How many lines in the records contain the string "Corporate"? Treat uppercase and lowercase letters as different, and reply with the number alone.

#####

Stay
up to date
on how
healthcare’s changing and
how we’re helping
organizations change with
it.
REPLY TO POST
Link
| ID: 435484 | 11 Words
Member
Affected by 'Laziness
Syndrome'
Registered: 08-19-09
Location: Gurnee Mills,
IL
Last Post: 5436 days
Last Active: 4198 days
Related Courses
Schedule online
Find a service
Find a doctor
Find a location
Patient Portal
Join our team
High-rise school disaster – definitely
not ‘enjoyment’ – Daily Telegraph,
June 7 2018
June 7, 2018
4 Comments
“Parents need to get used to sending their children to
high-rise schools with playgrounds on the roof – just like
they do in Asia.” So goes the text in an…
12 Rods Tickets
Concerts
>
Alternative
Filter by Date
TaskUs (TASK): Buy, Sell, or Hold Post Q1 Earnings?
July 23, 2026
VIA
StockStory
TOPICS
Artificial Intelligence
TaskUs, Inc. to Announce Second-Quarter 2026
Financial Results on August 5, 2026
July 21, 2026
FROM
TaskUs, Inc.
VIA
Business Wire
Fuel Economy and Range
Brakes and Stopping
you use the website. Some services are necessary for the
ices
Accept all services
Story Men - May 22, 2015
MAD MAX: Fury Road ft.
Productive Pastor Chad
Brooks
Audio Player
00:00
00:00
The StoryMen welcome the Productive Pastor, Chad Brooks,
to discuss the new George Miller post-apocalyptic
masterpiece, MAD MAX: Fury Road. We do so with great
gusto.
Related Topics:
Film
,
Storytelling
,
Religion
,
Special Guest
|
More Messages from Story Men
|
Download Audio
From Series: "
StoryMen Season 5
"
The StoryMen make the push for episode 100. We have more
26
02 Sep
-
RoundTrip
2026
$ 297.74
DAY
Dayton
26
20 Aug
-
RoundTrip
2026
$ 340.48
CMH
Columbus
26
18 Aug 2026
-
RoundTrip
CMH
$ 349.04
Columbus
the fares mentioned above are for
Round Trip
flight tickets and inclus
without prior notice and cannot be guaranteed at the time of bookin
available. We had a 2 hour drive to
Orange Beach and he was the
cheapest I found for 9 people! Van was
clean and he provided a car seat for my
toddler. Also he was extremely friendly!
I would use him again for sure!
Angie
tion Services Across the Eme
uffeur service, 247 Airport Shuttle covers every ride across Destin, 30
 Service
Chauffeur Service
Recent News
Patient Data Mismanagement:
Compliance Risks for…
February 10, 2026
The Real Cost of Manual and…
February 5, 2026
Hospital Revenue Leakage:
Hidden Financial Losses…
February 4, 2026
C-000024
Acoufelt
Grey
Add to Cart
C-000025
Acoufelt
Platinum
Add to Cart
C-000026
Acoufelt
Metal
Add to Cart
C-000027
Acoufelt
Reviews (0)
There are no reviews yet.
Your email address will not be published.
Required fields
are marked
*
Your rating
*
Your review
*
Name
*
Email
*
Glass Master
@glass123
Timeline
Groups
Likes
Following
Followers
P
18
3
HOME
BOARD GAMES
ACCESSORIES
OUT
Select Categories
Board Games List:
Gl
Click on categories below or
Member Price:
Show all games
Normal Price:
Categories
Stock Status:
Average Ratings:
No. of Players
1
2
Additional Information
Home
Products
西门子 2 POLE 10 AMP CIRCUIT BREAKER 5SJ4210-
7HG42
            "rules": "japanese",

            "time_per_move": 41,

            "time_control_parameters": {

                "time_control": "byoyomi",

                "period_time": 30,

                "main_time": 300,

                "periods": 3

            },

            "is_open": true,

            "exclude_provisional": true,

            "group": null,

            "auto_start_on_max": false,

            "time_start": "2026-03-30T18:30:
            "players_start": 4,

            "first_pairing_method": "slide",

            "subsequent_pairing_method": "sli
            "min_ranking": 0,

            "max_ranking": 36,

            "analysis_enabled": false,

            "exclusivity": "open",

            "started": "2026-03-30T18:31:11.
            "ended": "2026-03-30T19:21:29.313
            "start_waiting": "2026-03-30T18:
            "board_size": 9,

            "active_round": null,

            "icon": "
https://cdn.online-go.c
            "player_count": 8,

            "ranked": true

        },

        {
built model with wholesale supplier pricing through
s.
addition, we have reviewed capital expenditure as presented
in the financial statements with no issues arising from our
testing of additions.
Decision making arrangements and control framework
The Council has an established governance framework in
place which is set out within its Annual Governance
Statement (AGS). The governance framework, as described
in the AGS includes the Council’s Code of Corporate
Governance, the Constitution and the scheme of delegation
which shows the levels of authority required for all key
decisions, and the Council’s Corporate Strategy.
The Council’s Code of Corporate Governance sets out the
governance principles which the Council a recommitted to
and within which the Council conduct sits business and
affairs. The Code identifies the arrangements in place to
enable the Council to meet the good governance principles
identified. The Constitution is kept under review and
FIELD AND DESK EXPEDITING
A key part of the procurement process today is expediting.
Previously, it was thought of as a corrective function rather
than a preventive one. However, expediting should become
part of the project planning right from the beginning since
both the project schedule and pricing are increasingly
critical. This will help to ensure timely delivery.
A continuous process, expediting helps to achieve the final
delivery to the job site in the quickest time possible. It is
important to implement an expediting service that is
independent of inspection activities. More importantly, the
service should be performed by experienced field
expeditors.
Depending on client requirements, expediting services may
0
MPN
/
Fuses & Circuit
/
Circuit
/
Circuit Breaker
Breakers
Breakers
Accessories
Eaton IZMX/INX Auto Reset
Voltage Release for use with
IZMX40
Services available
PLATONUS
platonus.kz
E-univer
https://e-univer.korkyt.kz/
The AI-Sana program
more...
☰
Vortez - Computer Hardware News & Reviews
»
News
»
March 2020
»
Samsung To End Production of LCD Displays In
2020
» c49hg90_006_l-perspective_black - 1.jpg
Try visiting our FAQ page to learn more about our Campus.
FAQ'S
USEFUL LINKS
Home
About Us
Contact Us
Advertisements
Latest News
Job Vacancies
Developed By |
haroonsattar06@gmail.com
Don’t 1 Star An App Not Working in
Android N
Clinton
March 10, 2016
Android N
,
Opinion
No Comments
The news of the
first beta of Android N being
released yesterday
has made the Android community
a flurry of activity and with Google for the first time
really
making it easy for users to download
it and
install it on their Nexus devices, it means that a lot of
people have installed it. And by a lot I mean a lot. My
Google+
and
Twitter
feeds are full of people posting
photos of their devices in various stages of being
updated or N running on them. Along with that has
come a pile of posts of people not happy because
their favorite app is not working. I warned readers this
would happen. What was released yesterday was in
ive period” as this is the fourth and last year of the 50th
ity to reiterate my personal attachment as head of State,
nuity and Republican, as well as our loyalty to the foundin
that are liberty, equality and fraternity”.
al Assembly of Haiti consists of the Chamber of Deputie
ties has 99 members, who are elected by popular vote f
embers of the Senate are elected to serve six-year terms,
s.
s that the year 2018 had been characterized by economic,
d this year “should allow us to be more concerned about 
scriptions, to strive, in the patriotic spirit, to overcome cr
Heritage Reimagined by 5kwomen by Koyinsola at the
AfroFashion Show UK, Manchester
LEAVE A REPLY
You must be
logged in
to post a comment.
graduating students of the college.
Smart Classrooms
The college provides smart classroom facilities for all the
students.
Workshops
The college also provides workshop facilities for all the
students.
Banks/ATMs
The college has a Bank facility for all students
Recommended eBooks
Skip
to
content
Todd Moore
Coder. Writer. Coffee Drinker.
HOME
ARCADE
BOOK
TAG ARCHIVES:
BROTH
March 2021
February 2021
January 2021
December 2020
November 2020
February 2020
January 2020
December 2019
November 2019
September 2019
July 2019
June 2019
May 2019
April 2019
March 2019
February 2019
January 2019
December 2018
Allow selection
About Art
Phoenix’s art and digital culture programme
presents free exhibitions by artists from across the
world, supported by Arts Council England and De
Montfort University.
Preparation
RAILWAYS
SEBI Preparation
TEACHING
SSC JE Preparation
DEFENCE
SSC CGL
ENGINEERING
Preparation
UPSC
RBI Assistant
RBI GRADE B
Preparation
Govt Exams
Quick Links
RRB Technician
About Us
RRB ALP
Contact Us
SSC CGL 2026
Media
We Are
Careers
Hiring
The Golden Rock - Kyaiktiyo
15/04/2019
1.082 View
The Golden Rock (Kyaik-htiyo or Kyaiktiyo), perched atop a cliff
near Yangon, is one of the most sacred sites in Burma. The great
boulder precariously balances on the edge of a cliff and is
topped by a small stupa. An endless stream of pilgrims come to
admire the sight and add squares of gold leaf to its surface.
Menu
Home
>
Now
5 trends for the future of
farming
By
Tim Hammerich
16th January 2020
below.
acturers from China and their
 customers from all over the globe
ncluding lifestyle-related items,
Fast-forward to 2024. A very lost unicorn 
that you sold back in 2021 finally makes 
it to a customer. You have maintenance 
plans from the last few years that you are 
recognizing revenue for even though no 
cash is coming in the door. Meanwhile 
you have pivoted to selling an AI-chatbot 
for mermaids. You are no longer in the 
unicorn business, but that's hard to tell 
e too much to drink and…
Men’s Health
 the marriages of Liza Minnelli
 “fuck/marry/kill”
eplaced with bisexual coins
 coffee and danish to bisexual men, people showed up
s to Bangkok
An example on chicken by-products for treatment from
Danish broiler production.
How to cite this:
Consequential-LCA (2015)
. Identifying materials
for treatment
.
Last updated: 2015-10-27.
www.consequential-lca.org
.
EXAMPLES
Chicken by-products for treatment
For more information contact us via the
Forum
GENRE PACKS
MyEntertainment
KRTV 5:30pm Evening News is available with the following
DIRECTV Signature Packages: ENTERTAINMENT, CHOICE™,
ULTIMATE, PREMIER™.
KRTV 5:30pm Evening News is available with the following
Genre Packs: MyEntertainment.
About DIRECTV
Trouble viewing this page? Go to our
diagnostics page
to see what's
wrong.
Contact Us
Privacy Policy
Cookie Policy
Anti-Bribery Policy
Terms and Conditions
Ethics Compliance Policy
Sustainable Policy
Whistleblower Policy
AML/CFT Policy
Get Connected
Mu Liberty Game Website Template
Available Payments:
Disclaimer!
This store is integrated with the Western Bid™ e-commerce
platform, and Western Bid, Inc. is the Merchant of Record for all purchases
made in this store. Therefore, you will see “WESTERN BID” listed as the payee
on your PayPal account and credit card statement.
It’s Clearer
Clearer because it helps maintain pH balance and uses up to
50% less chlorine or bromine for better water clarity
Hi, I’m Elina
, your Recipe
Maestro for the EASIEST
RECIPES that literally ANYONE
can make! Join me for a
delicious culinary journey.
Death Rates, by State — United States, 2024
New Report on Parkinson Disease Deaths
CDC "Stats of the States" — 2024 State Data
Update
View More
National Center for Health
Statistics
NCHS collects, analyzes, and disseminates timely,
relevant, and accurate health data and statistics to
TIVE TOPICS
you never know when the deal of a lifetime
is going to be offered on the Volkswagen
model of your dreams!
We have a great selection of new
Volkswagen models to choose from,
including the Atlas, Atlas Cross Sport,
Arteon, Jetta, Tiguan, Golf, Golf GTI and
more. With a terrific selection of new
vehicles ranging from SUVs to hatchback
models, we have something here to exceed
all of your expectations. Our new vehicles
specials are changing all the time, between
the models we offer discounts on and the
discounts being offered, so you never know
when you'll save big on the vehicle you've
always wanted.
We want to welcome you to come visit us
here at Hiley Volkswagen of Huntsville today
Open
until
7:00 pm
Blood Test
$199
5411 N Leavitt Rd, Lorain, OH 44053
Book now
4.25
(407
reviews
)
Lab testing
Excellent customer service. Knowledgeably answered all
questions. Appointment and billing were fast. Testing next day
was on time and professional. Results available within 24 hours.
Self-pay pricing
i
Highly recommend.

#####

■ **ANSWER TO THIS EXERCISE**
3